Air Canada’s Maple Leaf Lounge network isn’t typically considered top-tier among airport lounges. That honor usually goes to places like the Centurion Lounges by American Express, which are often helmed by James Beard Award-affiliated chefs.
But at San Francisco International Airport, the Air Canada Maple Leaf Lounge, which opened in summer 2023, might be the best hangout spot in the airport, period.
There, you’ll dine on a buffet of California classics like seafood cioppino, alongside international dishes like chimichurri beef sliders and chicken adobo — a nod to the Bay Area’s culture of ethnic cuisines. Plus, you can dine outside, as this is the first Maple Leaf Lounge with its own, private outdoor terrace.
Here’s what it’s like inside (and outside).
Food and beverage options
Menu items occasionally change, but here’s what we saw when we visited:
The self-service buffet starts with a salad bar, which includes your usual suspects of toppings like carrots, tomatoes, quinoa and cucumbers.
Up next are sandwiches, wraps and a cheese board.
Most hot items take their cues from San Francisco’s rich foodie culture, including local dishes like seafood cioppino. There are also fairly healthy options, such as fresh squash and chicken adobo.
The buffet supports vegetarians and carnivores alike via chimichurri beef sliders and black bean sliders.
There’s a bartender at the full bar, ready to serve wine, local craft beers, a handcrafted cocktail or espresso.
There’s also a soda fountain and coffee maker near the main buffet.
If you’re seeking something refreshing, you might hydrate with agua fresca.
The dessert options aren’t anything special, just your run-of-the-mill brownies and cookies.
Spaces to relax and work
The lounge itself is extensive, comfortably fitting 165 seats within its 8,168 square feet of space.
Power outlets sit between deep leather seats, and counter seating lines the perimeter.
There’s also a business center with a printer and private rooms to take calls.
The star of the lounge is the outdoor terrace, which offers runway views. Of the lounge’s 165 seats, 30 are outside.
Should it get chilly (as San Francisco often can), you can snuggle against one of two vapor fireplaces. And if you’re not seated facing the runway, you’ll get an equally-lovely view of a massive mural celebrating San Francisco.
The lounge also offers showers and heated towel racks.
How to get into the Air Canada Lounge at SFO
The lounge is located on the second floor of Terminal 2.
Upon stepping off the elevator from the main terminal to the lounge, you’ll head down a long hallway toward the entrance.
Instead of checking in at a front desk, you’ll undergo biometric identification to verify you’re eligible for admission.
Who is allowed in?
There are a few ways you can get in, including if you are:
Aeroplan 50K elite status or higher: Air Canada’s Maple Leaf lounges are open to Air Canada customers who hold Aeroplan 50K, 75K, or Aeroplan Super Elite status in Air Canada’s Aeroplan loyalty program.
What if you can’t get in?
SFO has no shortage of great lounges, so if you can’t get into Air Canada’s Maple Leaf Lounge, you have other options.
On the last day of 2022, the Centurion Lounge at SFO reopened with a redesign and expansion; it’s primarily accessed by folks who hold the The Platinum Card® from American Express, no matter what airline they’re flying.

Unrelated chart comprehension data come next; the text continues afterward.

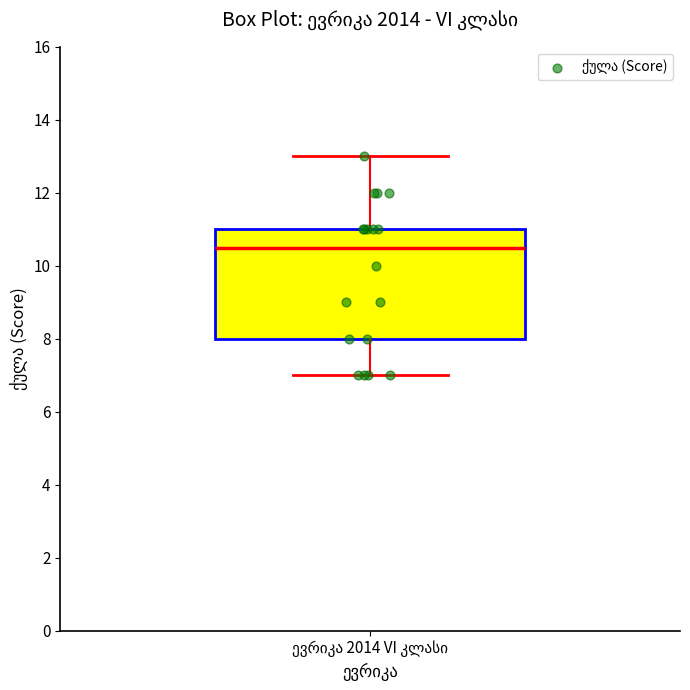

Transcribe this box plot: give where the median line is, the range the box spans, and where the two whiskers end, as read against the y-axis. The values are not printed on the chart, so give them approximately, as read against the axis.

median 10.6, box 8.0 to 11.0, whiskers 7.0 to 13.0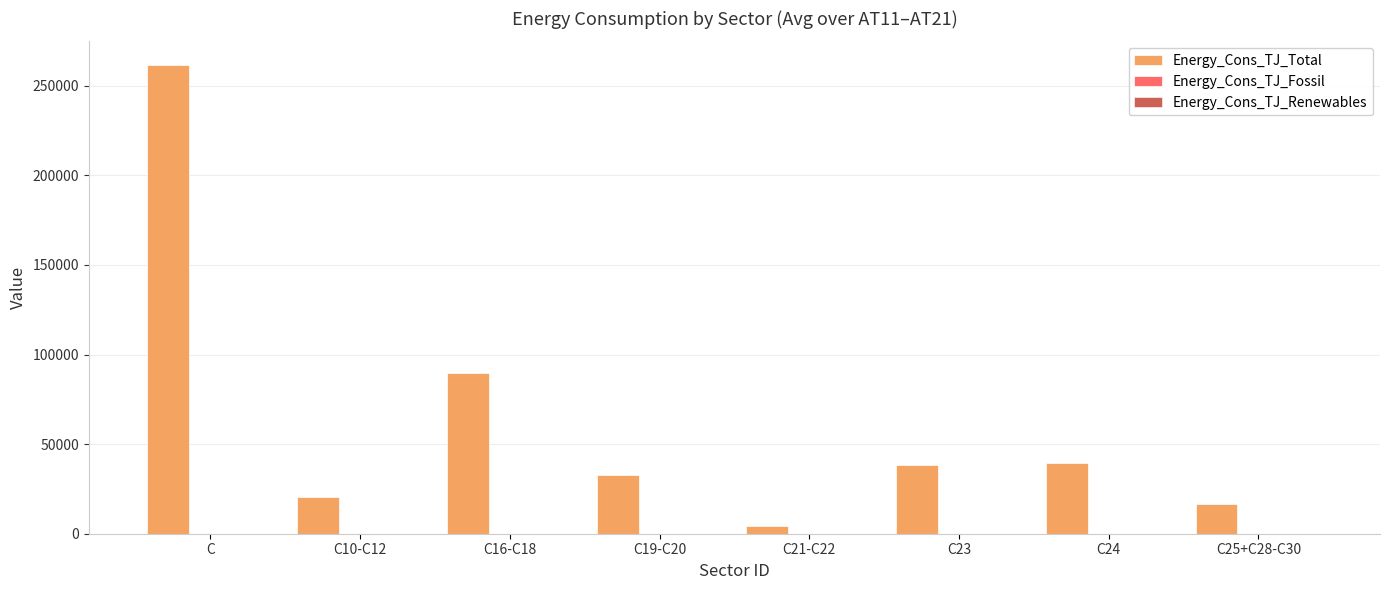

Which category has the highest value in the Energy_Cons_TJ_Total series?

C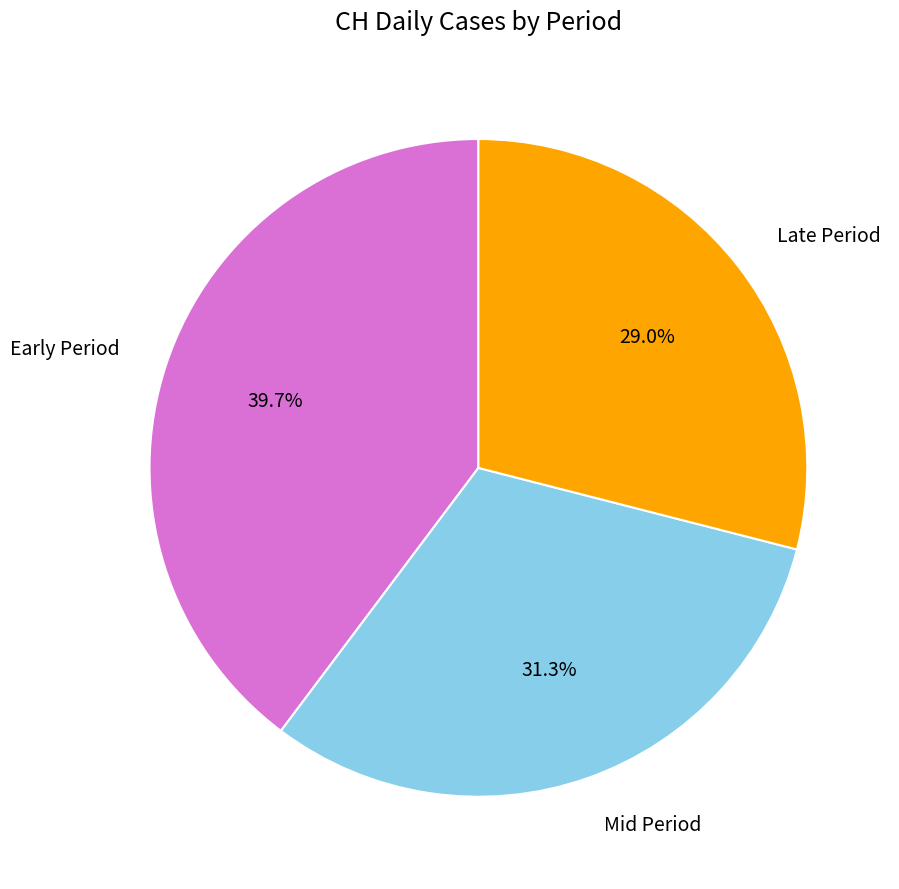

Does any single category account for the majority?

No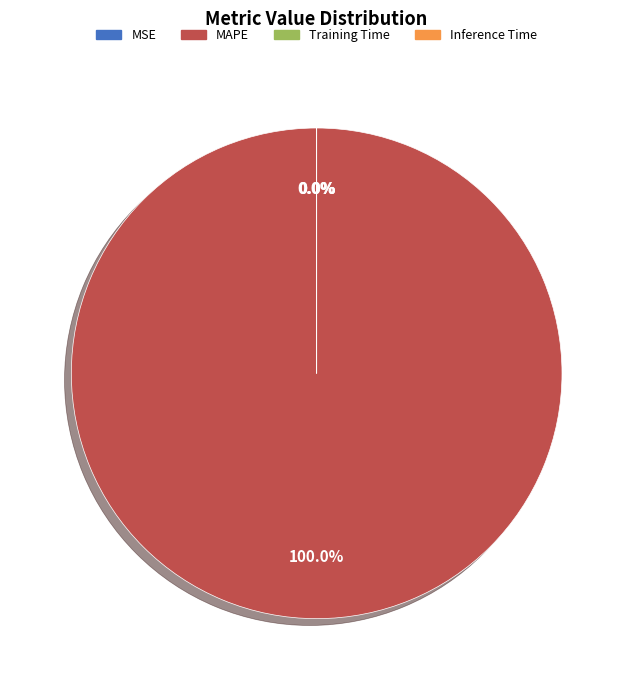

The MAPE slice represents 100% of the pie. True or false?

True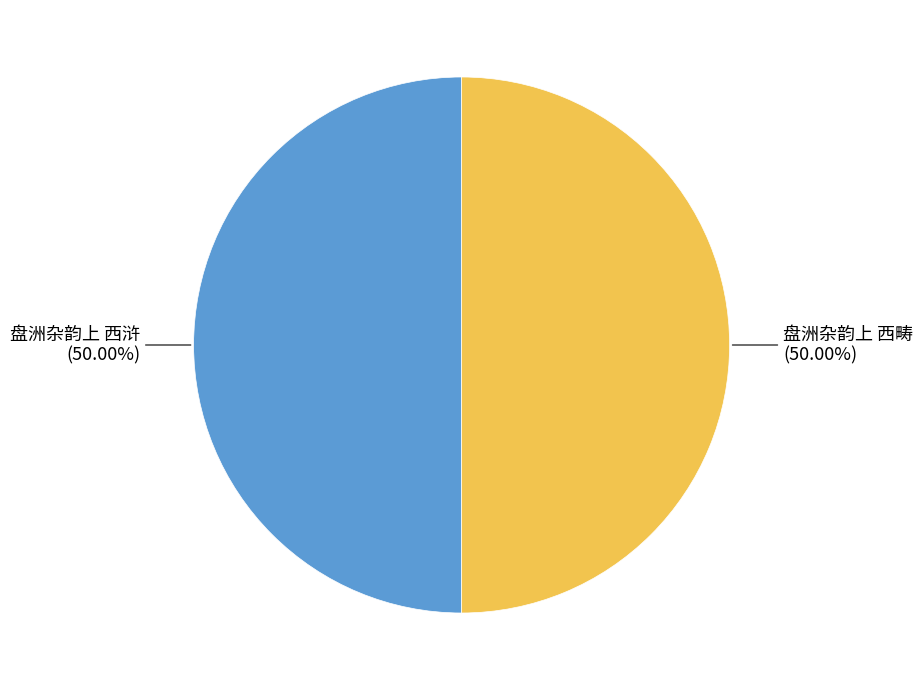

How many segments does this pie chart have?

2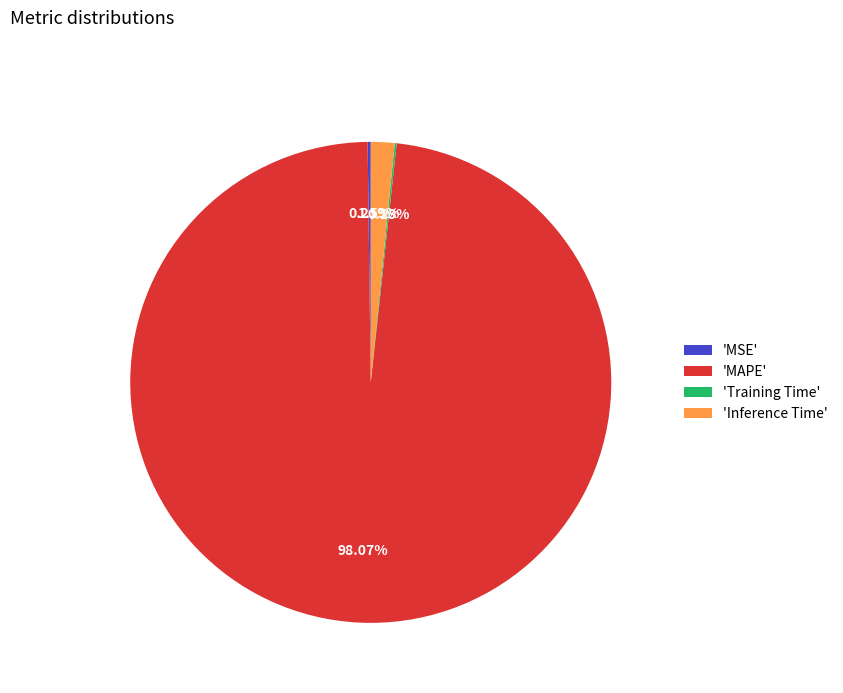

Combined, do 'Inference Time' and 'MAPE' account for over 50%?

Yes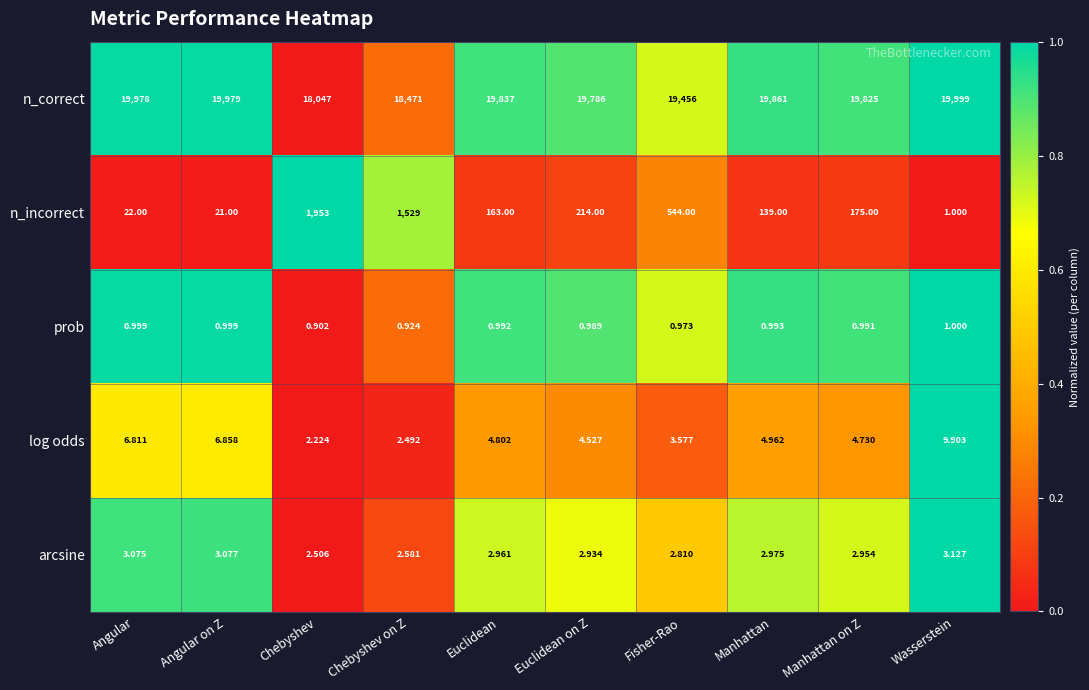

At how many categories does at least one series exceed 0?

10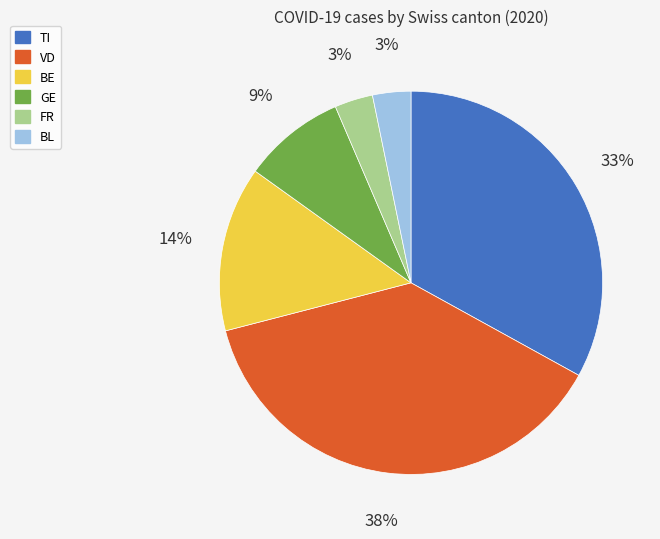

Does BL represent more than half of the total?

No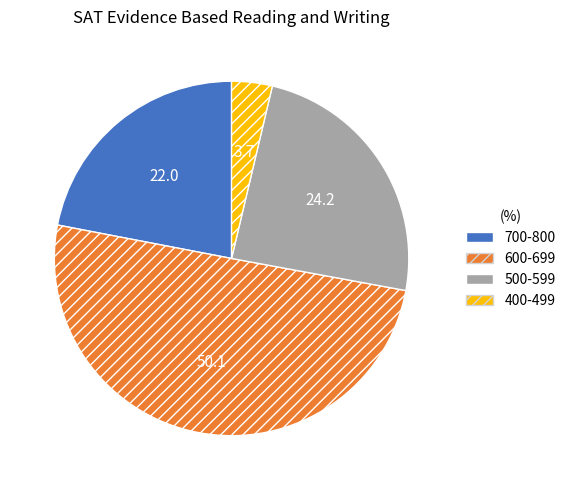

What is the majority slice?

600-699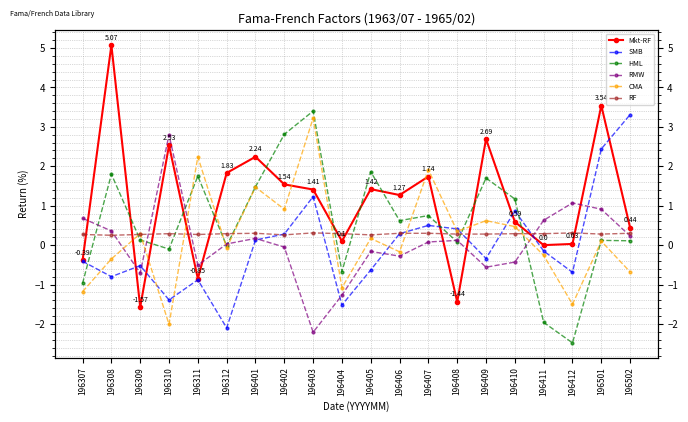

True or false: Mkt-RF and RF cross at least once.

True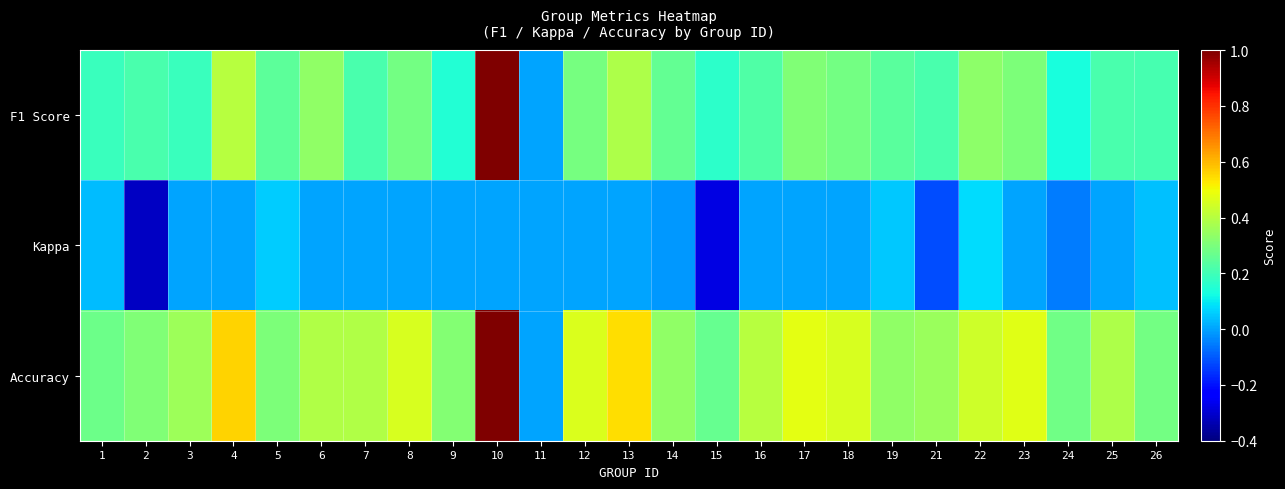

Rank the series at 26 from highest to lowest value.

Accuracy, F1 Score, Kappa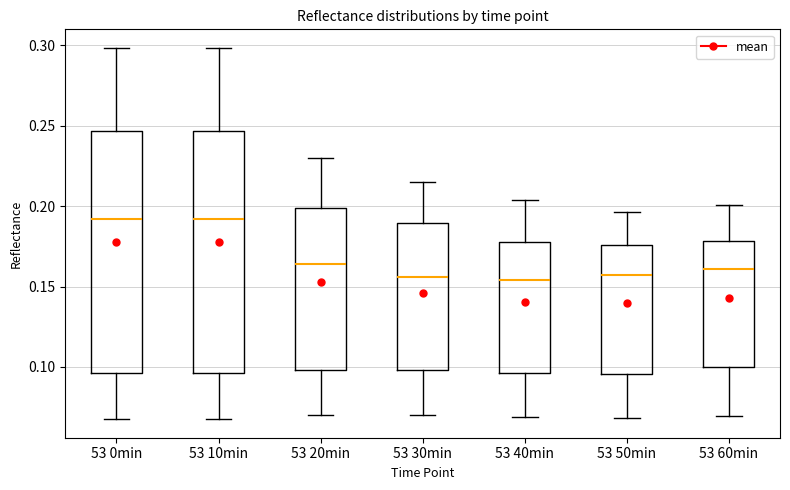

Reading left to right, transcribe this box plot: for each box, give where its median line is, the range the box spans, and where its two whiskers end, as read against the y-axis. The values are not printed on the chart, so give them approximately, as read against the axis.

53 0min: median 0.190, box 0.095 to 0.245, whiskers 0.070 to 0.300
53 10min: median 0.190, box 0.095 to 0.245, whiskers 0.070 to 0.300
53 20min: median 0.165, box 0.100 to 0.200, whiskers 0.070 to 0.230
53 30min: median 0.155, box 0.100 to 0.190, whiskers 0.070 to 0.215
53 40min: median 0.155, box 0.095 to 0.180, whiskers 0.070 to 0.205
53 50min: median 0.155, box 0.095 to 0.175, whiskers 0.070 to 0.195
53 60min: median 0.160, box 0.100 to 0.180, whiskers 0.070 to 0.200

Its buffet menu is designed by Ravi Kapur, the Executive Chef at Liholiho Yacht Club, a popular San Francisco restaurant.
Folks who frequently fly Delta — which has regular nonstop flights between SFO and Canada — might rather relax in SFO’s Delta Sky Club.
Is the Air Canada Maple Leaf Lounge at SFO worth it?
San Francisco’s Air Canada lounge is the 28th to open worldwide and it’s arguably the best. Most other Air Canada lounges only offer light snacks (think soups, salad, hummus and crudites), and boast seating that looks like it might’ve once belonged in a 1980s-era insurance office.
Air Canada recently committed to improving its lounge network, and its SFO outpost proves that the airline has executed well on that commitment.
The Air Canada Maple Leaf Lounge at SFO serves as an encapsulation of California. Sure, the coupling of international cuisine with patio seating does very little to put passengers in a Canadian state of mind — but that’s not a bad thing.
Assuming that Karl (that’s the local name for the Bay Area’s famous fog) hasn’t rolled in, it’s definitely worth making time to relax on the outdoor patio. There, you’ll savor those final California moments before departing for the Great White North.